**Instruction 1**: Reproduce the passage of the Doctor Who review from "Both The Space" to "about his rheumatism.".
**Instruction 2**: In the Doctor Who review, what does Gallifrey's own Doctor Who complain about?

**Text provided**:

----------------------------------------

Both The Space Museum and The Deadly Assassin contain a glimpse of the future in episode 1 which the protagonist(s) then try to avert; there's a big fight in episode 3 of both stories (Ian getting handy, the Doctor in the Matrix), and both lamentably contain zero female guest cast members. Finally (and get this, Jan Vincent-Rudzki), The Space Musuem sets a perfect precedent for the doddery old Time Lords seen in the The Deadly Assassin, with Gallifrey's own Doctor Who complaining about his rheumatism.

Deeper Thoughts:
Revolution, Doctor Number 1. Whether intended as a parody or just a tired retread, The Space Museum's script for episodes 2 to 4 assumes the archetypal plot of a Doctor Who story is one where our heroes help some rebels to overthrow their cruel invading masters; but it's only the 15th Doctor Who story there ever was, and that type of plot's only been done once or twice before by this point. In 1965, every week was a new experiment. There was no need to get generic quite so quickly, but clearly habits were already forming that would harden into formulae in time. Maybe it's not just Doctor Who, but all science fiction adventure that's felt to conform to this template. The rebels all wear black like beatnik student existentialists - it's nothing if not a crude depiction. But is it possible to ever do a revolutionary plotline with any  kind of sophistication?

----------------------------------------

**Data rows**:
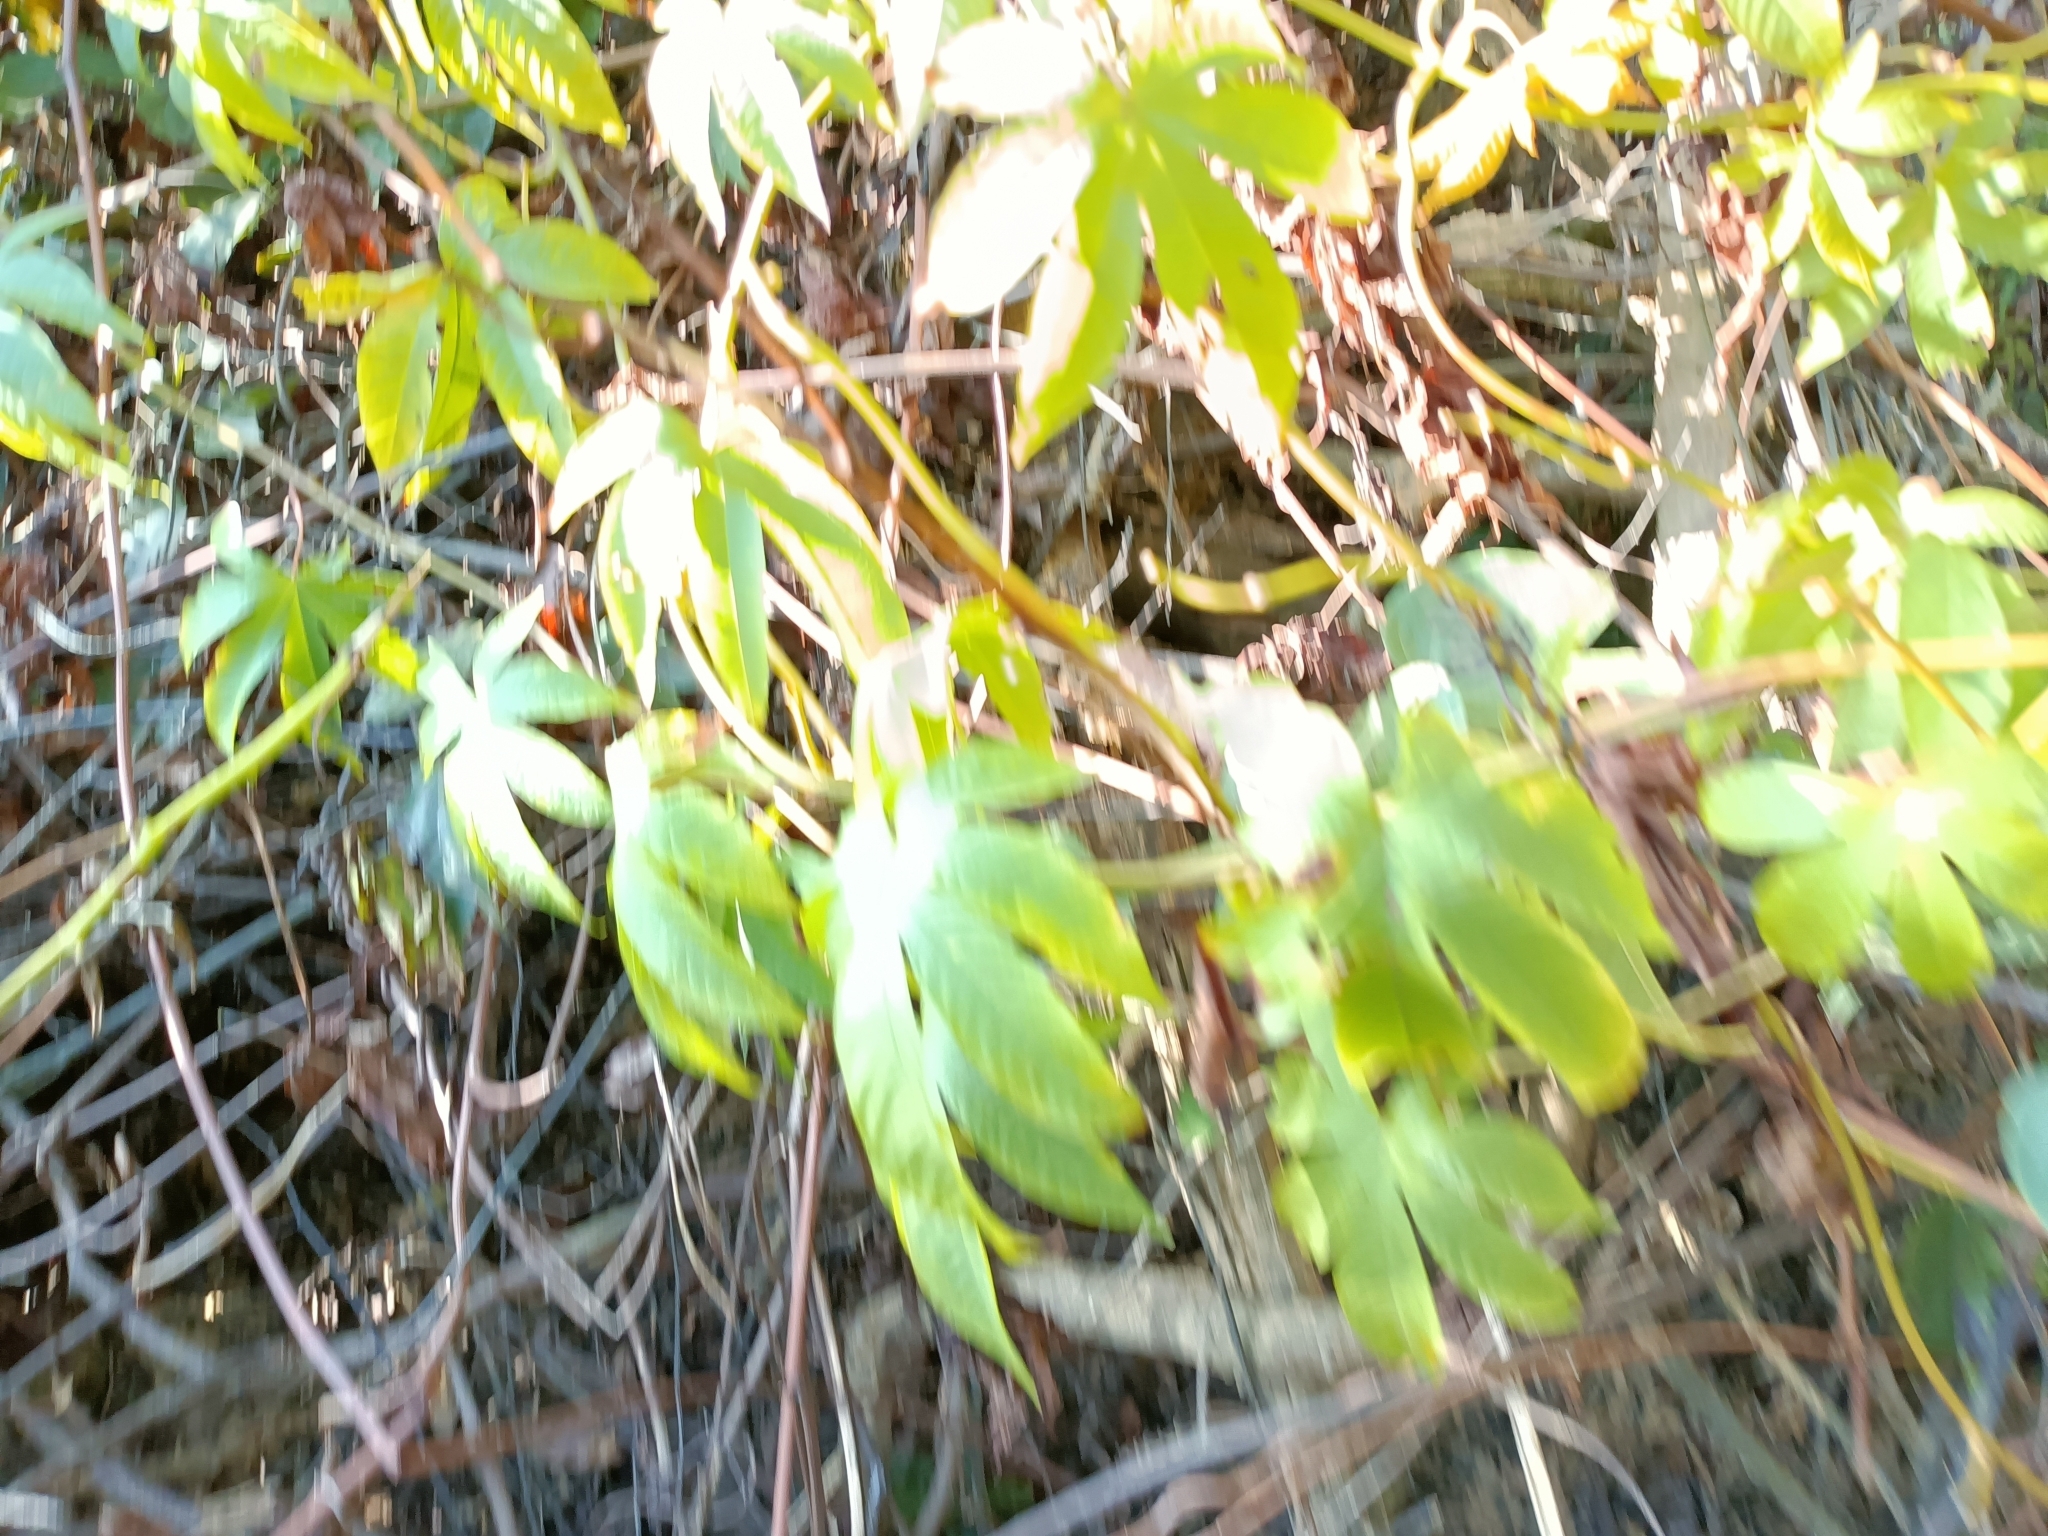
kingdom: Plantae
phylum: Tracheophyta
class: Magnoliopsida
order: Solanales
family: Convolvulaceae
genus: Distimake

----------------------------------------

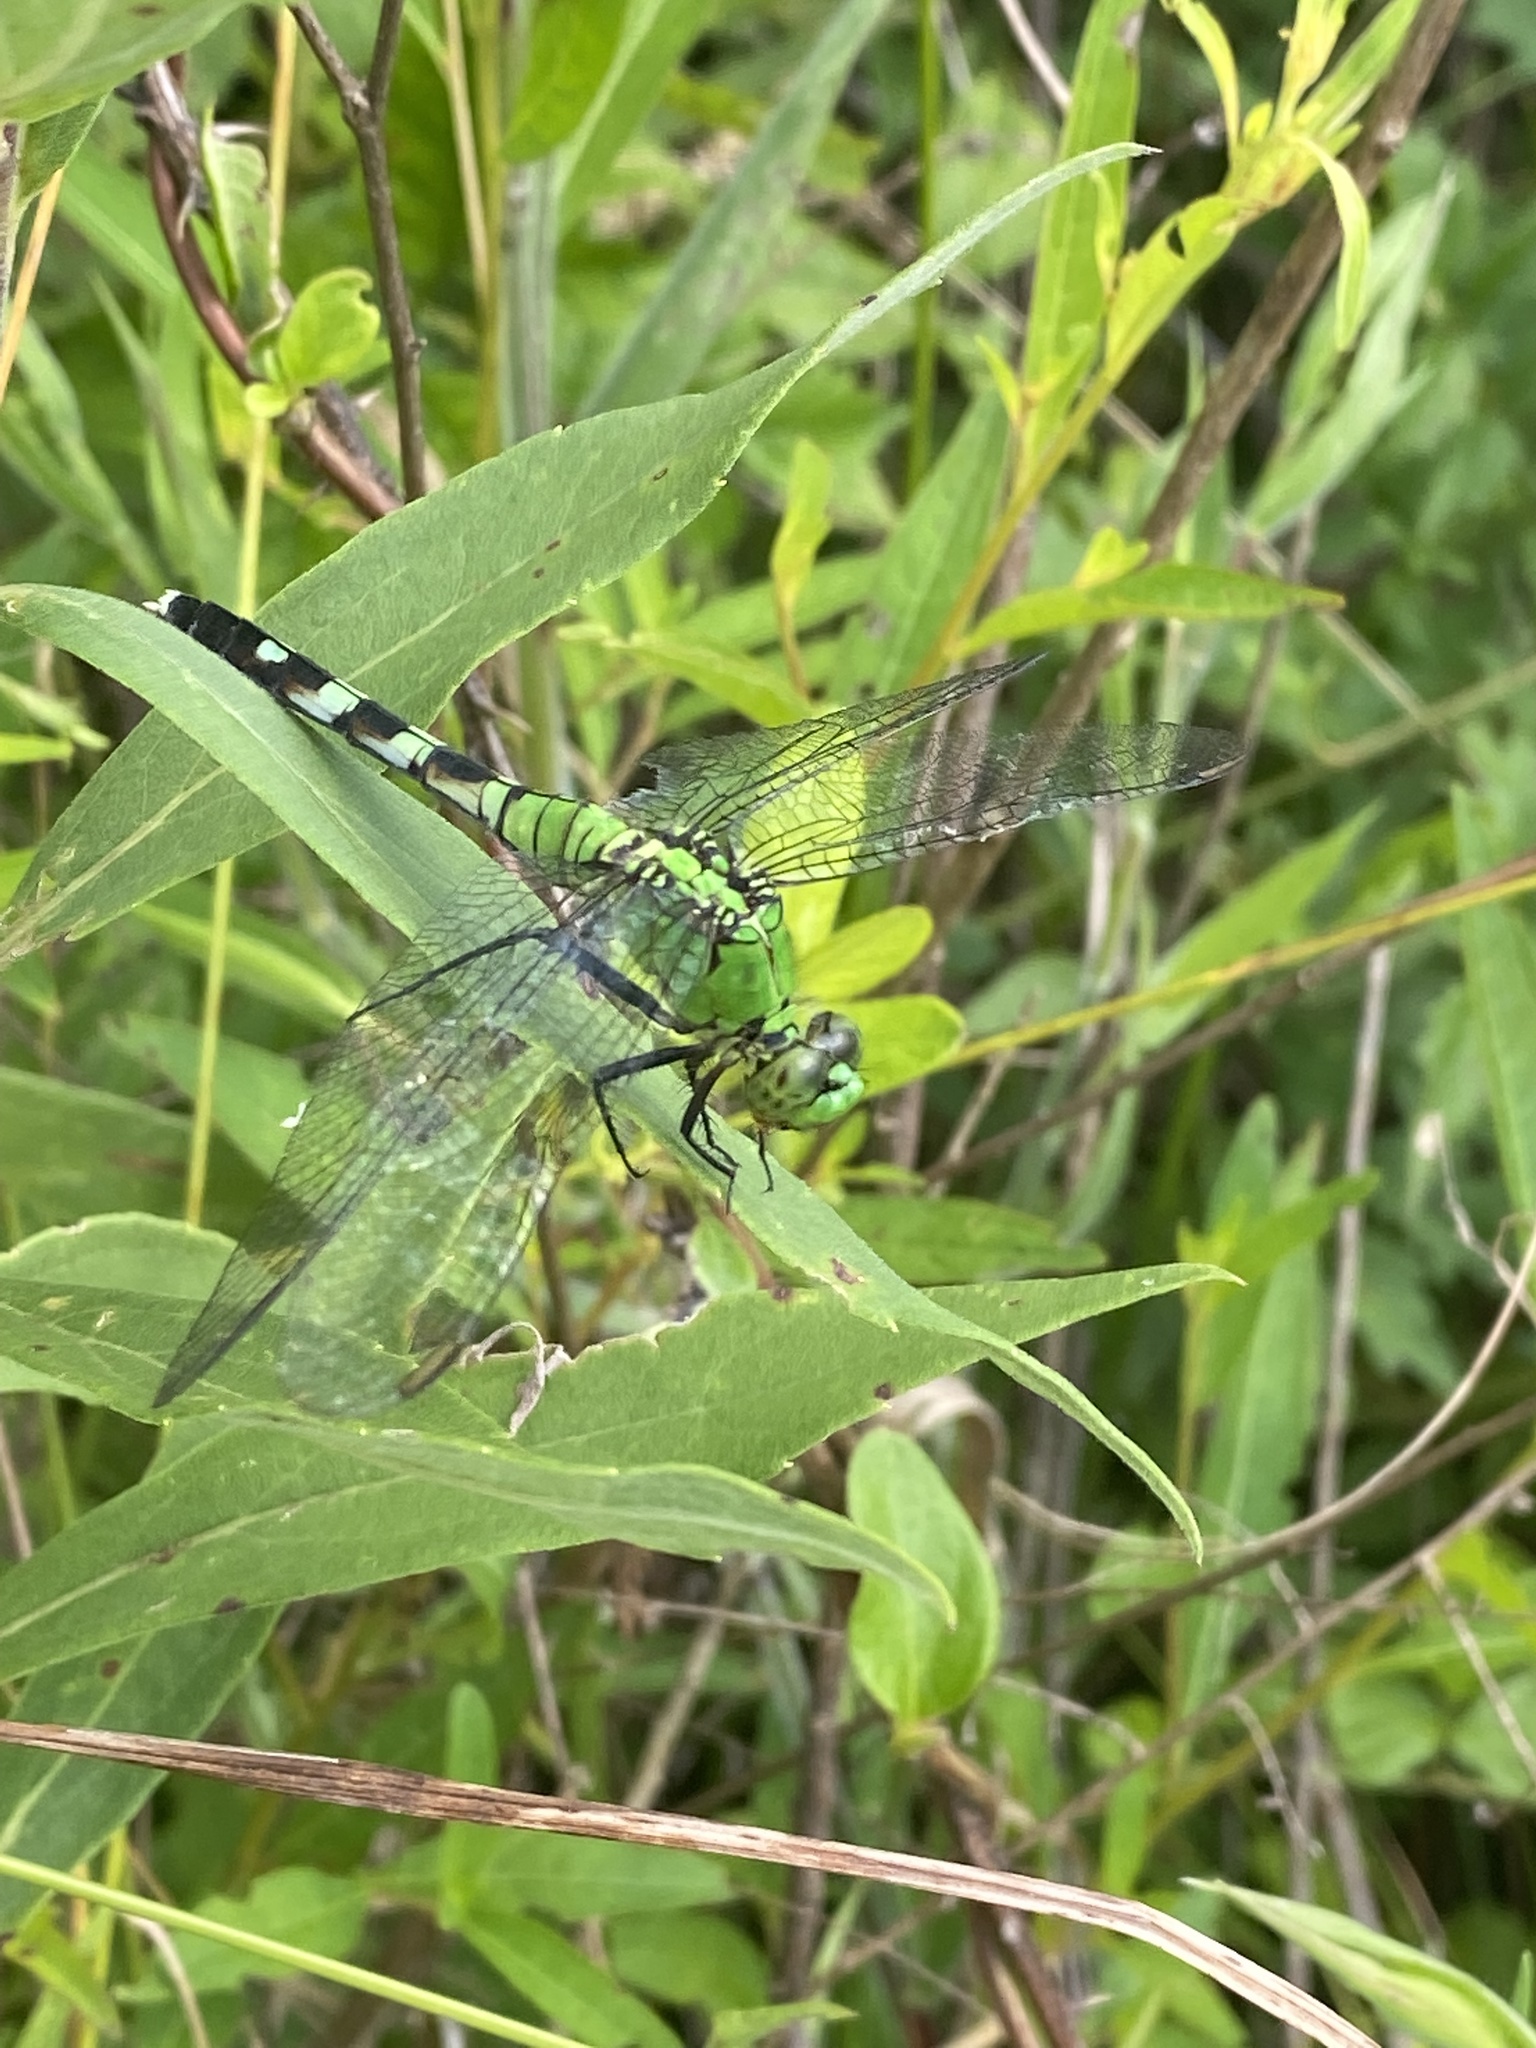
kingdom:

----------------------------------------

**Task output 1**:
Both The Space Museum and The Deadly Assassin contain a glimpse of the future in episode 1 which the protagonist(s) then try to avert; there's a big fight in episode 3 of both stories (Ian getting handy, the Doctor in the Matrix), and both lamentably contain zero female guest cast members. Finally (and get this, Jan Vincent-Rudzki), The Space Musuem sets a perfect precedent for the doddery old Time Lords seen in the The Deadly Assassin, with Gallifrey's own Doctor Who complaining about his rheumatism.

**Task output 2**: His rheumatism.